Exercise data START

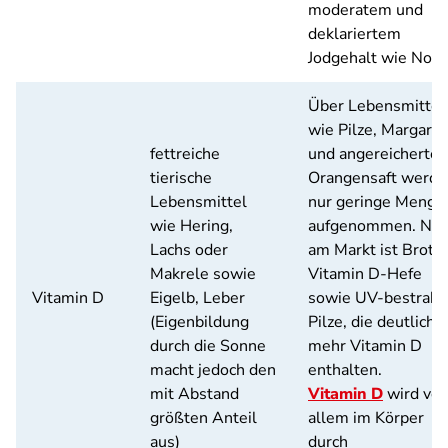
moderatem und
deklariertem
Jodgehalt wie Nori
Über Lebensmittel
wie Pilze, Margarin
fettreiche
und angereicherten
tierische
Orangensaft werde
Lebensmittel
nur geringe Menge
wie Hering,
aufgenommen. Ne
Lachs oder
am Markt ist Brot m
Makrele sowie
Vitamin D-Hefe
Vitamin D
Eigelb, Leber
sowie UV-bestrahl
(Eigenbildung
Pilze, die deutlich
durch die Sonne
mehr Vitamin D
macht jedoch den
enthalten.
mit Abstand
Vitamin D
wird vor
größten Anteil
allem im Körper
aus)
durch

Exercise data END
Exercise data START

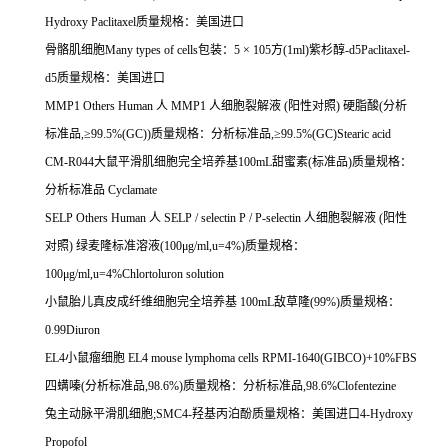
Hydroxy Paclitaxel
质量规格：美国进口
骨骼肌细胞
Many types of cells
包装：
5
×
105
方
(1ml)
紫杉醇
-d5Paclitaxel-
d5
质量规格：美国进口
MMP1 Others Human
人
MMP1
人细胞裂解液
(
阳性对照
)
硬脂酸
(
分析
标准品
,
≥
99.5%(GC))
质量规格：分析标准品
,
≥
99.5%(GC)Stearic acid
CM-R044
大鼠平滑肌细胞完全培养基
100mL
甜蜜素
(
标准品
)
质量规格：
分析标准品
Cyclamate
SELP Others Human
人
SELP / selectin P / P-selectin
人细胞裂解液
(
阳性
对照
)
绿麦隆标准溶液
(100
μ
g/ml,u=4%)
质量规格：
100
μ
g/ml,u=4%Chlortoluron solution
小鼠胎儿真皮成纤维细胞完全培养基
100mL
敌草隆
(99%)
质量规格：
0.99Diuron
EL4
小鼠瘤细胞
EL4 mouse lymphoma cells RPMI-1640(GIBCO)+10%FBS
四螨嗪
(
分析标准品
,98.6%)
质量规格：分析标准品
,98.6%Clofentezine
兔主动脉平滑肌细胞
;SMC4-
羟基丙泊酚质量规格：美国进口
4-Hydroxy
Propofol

Exercise data END
Exercise data START

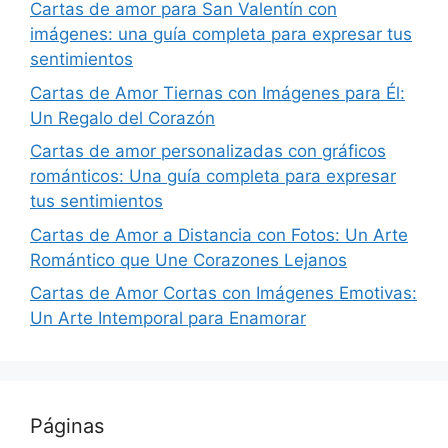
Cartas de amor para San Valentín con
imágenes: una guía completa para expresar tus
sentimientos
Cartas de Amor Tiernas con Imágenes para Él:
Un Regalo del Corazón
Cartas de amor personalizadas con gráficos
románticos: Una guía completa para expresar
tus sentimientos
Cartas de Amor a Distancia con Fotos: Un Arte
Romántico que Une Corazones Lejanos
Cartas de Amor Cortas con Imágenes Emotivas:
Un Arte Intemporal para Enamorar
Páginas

Exercise data END

Problem to work on => Could you filter the entries above for lines holding the string "Arte" and copy them?

Solution to this exercise =>
Cartas de Amor a Distancia con Fotos: Un Arte
Un Arte Intemporal para Enamorar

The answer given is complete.